Good morning. I had some pasta shells in the larder, a bunch of spicy Italian sausage in the fridge, some butter and a fistful of sage. I got water going on the stovetop for the pasta, and that was dinner right there, no-recipe-recipe-style: the sausages seared tight and then cut into coins, then fried again in a lot of foaming butter that turned brown in the heat, before I stirred in the sage, before I tipped the cooked shells into the pan and stirred everything around under a shower of grated Parmesan. You should give that a try. It’s a fine reminder: You don’t always need a recipe!
Though sometimes you do. Tejal Rao’s recipe for aligot (above), for instance, is a far more helpful guide to the creation of that awesome mixture of potatoes and cheese than a simple exhortation to mix potatoes and cheese. Likewise, Melissa Clark’s recipe for pie crust. (Not to mention her recipe for a brandied pumpkin and chestnut pie.) So, too, this one for an incredible cabbage salad served at Mission Chinese Food in New York. For techniques and layers of flavor, sometimes a recipe can’t be beat.
So maybe you could knead up my recipe for pan pizza dough this week. Make that tonight, and you could cook some pan pizzas on Friday night, to greet the weekend.

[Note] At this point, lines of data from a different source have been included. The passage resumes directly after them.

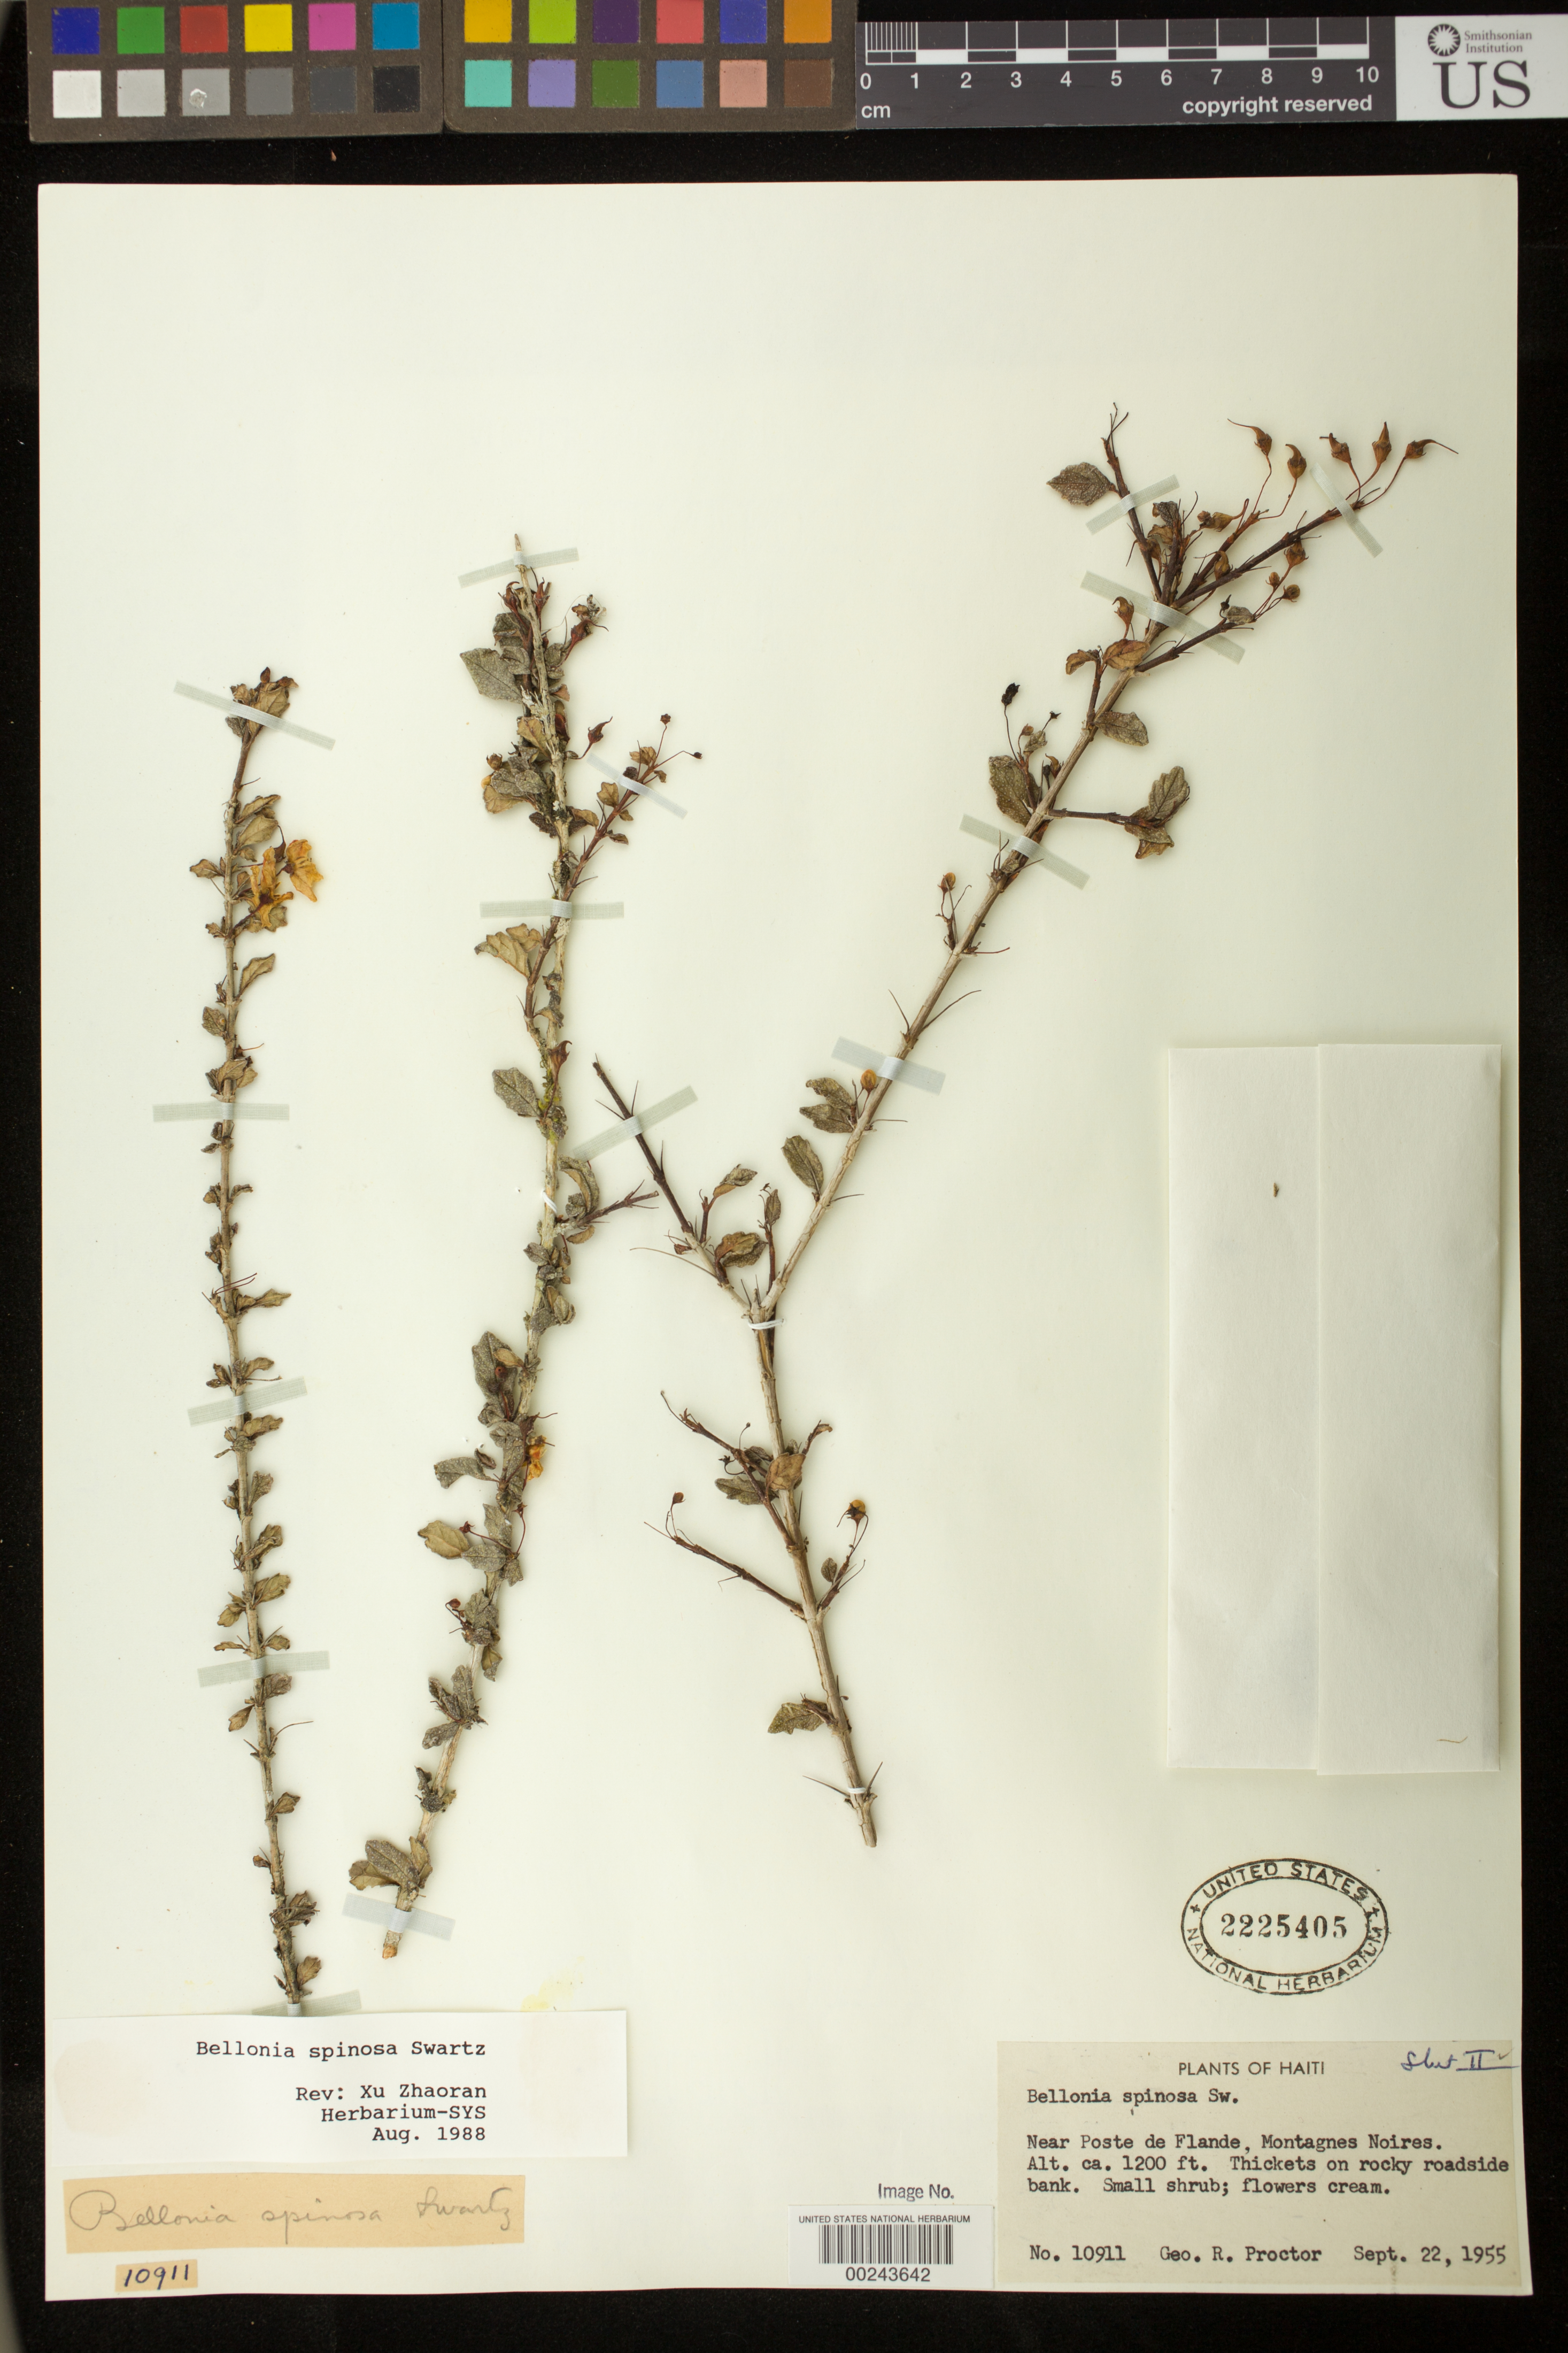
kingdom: Plantae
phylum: Tracheophyta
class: Magnoliopsida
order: Lamiales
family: Gesneriaceae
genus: Bellonia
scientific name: Bellonia spinosa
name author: Sw.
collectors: G. R. Proctor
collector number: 10911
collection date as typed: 22 Sep 1955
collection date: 1955-09-22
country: Haiti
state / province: Ouest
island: Hispaniola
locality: near Poste de Flande, Montagnes Noires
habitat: Thickets on rocky roadside bank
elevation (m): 366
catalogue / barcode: US 2225405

Wednesday nights are good for chicken thighs — I like Alison Roman’s recipe for garlicky chicken thighs with scallions and lime. Also, Mark Bittman’s recipe for deviled chicken thighs. And Julia Moskin’s recipe for flattened chicken thighs with roasted lemon slices. One of those could make for a terrific meal tonight, I think.
Unless, of course, it’s fish you’re looking for: a dinner of fish tacos, for instance, or of pan-roasted fish fillets with fried capers. Shrimp risotto? Spaghetti with clams?
Me, I’ll be looking around for something to tell me how to finish making this vat of kombucha my brother started in my kitchen two weeks ago before leaving for work in Asia. It’s ready for straining and bottling and for me to make another batch with the pellicle its “mother” left behind. This is a production line I’m building. (I’m a long-haired hippy kitten. I’m on a secret mission.) It’s nervous-making. So I’ll do that, and then make a grilled cheese.
You can find thousands of recipes to cook tonight and in coming days, months and years on NYT Cooking. Just take out a subscription to access them, same as you might sign up for Amazon Prime to watch two seasons of “Unforgotten” in a single day under the covers, nursing a fever.
We will be standing by to help if anything goes awry in the process, or while you are cooking. Simply write us: cookingcare@nytimes.com. We’ll get back to you. We live to serve. (You can find us on Facebook and on Instagram, too.)
Now, it’s nothing to do with cooking at home kitchens, but our Julia Moskin and Kim Severson delivered a big update on the chef April Bloomfield this week, who after months of silence has spoken to The Times about the role she played — and did not play — in dealing with the behavior of her erstwhile business partner Ken Friedman, who was last December accused by more than two dozen people of a longstanding pattern of sexual harassment and verbal abuse.